» **課題の目的**: 陰陽道の即位儀礼を論じた本文から、「天皇の皇位継承の儀礼に、陰陽」を含む語句で始まり「って行われた、一代一度の陰陽道祭である。」で終わる部分を、一字も変えずに書き写せ。

宗教としての陰陽道
──陰陽道の即位儀礼、天曹地府祭───


黒 岩 重 人



(一)
 天皇の皇位継承の儀礼に、陰陽道祭があったことを、御存じであろうか。今上天皇の即位式の記憶も、まだ新しい。皇位継承の儀礼の伝統についてさまざまに語られる中で、即位式・大嘗祭については多くの人々が述べているが、天曹地府祭という陰陽道の祭について言及している者は、極めて稀である。
 一代一度の天曹地府祭とは、江戸時代を通して孝明天皇の御代に至るまで、即位にともなって行われた、一代一度の陰陽道祭である。

(二)
 「陰陽五行」の伝来
 日本の陰陽道は、中国の「陰陽五行」の思想、及びそれに基づく「方術」にその源流がある。日本書記によれば、継体天皇七年(五一二)に百済から五経博士が渡来し、また欽明天皇一五年(五五四)には、易博士が渡来している。しかし、この頃はまだこの学問の影響は少なかった。
 その影響が顕著に現れるのは、推古朝に入ってからである。推古十年(六〇二)冬十月には「百済の僧観勒渡来、暦・天文・地理・遁甲方術などの書を献上する」という記事があり、これらの学問・方術の学習が始まったのである。

» **データ記録**:
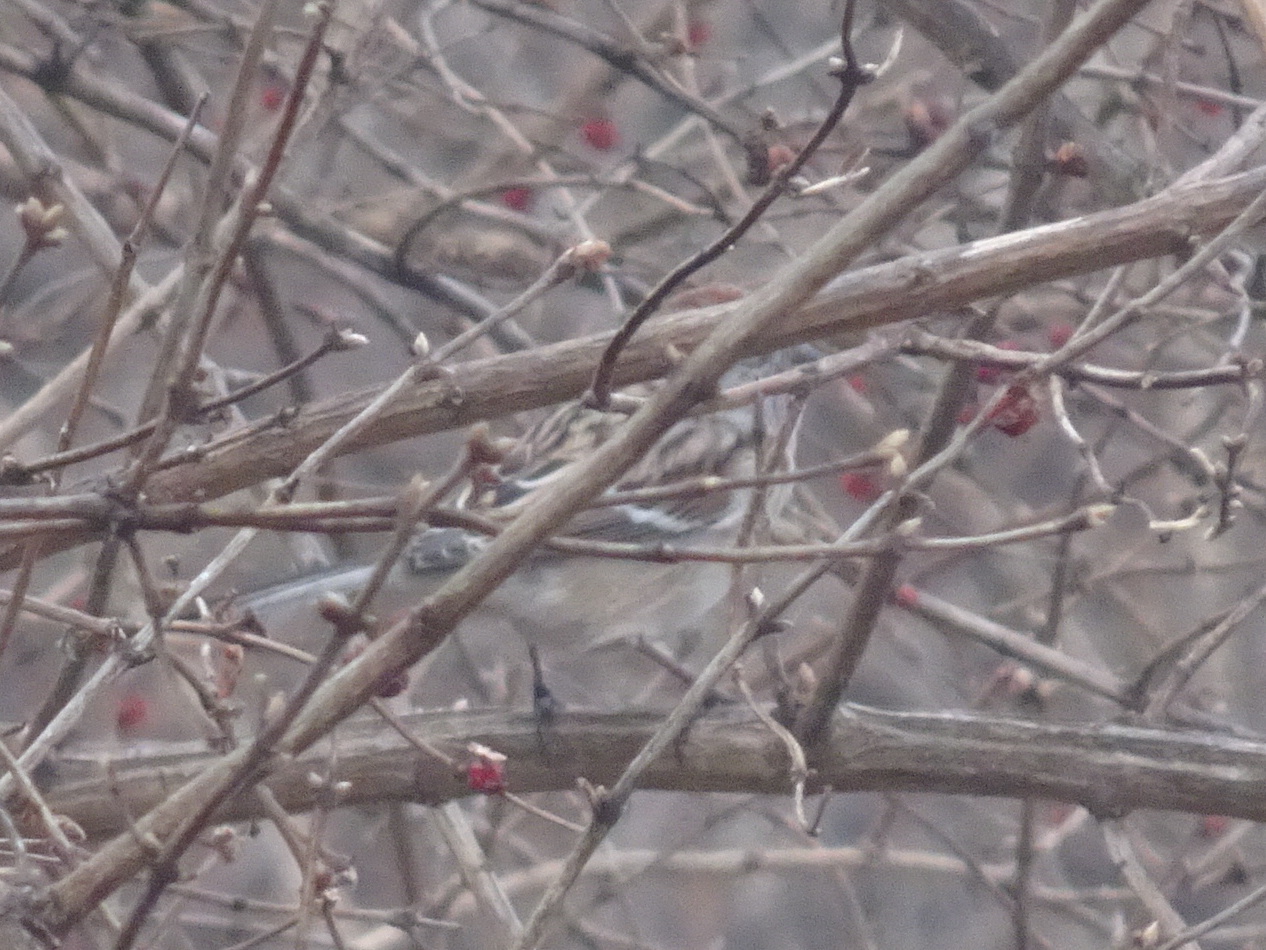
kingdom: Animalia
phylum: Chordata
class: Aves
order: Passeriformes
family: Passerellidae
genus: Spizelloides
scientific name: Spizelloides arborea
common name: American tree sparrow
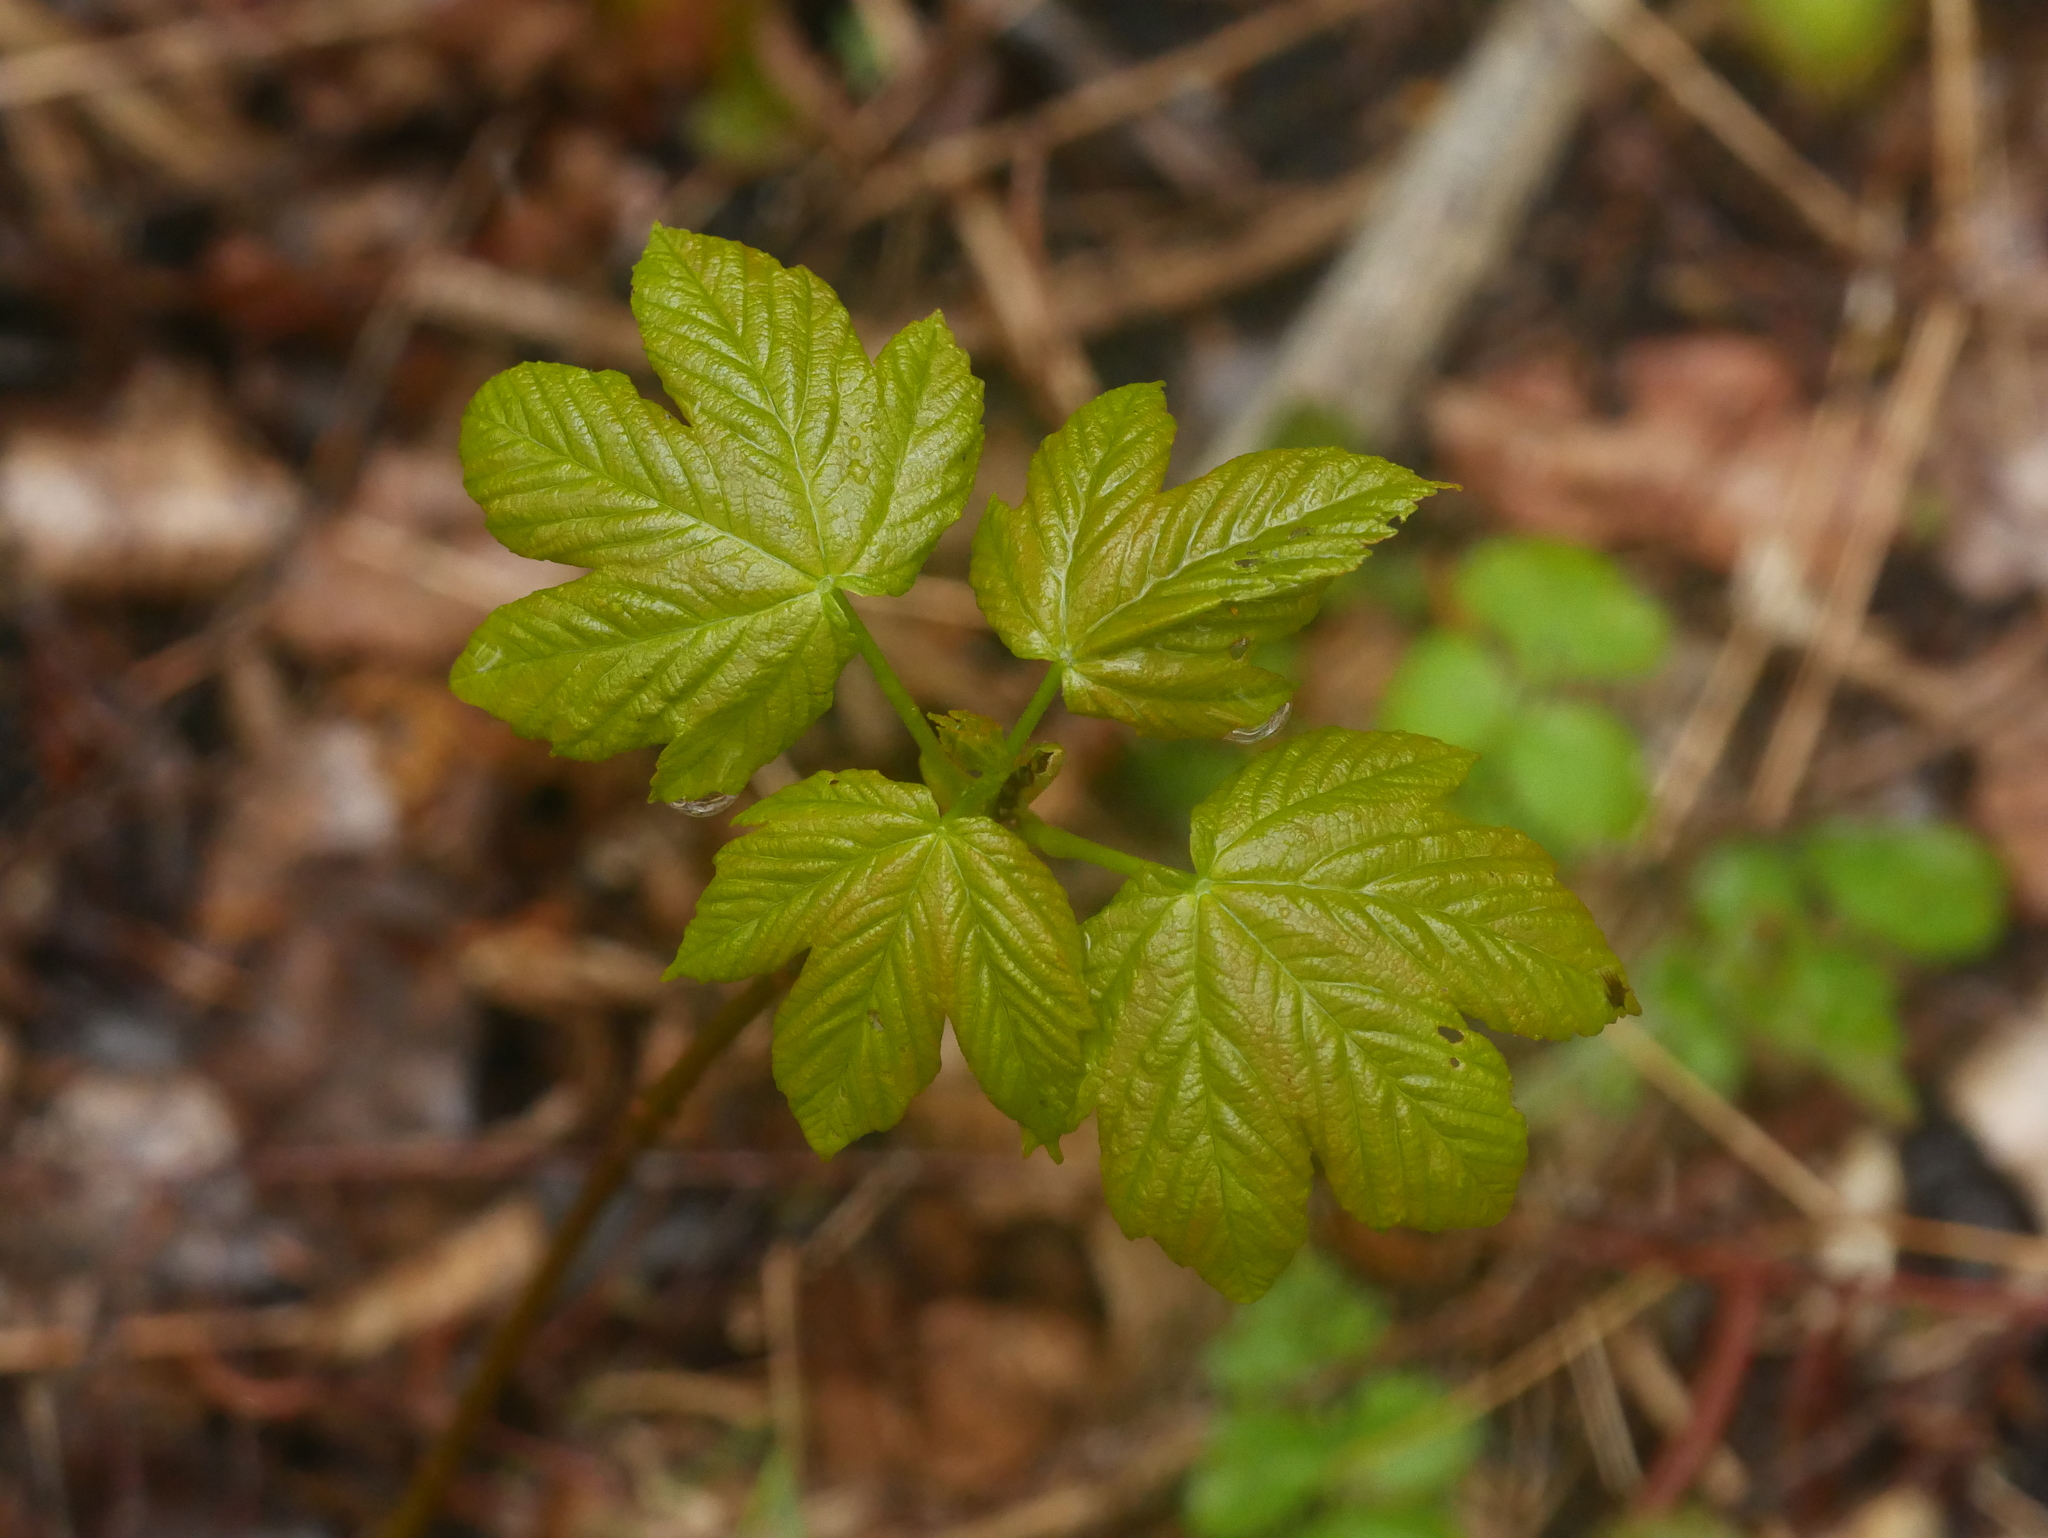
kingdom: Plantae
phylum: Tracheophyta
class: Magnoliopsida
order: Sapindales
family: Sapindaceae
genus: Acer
==
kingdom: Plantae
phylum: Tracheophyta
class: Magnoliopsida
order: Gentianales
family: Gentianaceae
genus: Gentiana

» **本課題の解答**:
天皇の皇位継承の儀礼に、陰陽道祭があったことを、御存じであろうか。今上天皇の即位式の記憶も、まだ新しい。皇位継承の儀礼の伝統についてさまざまに語られる中で、即位式・大嘗祭については多くの人々が述べているが、天曹地府祭という陰陽道の祭について言及している者は、極めて稀である。
 一代一度の天曹地府祭とは、江戸時代を通して孝明天皇の御代に至るまで、即位にともなって行われた、一代一度の陰陽道祭である。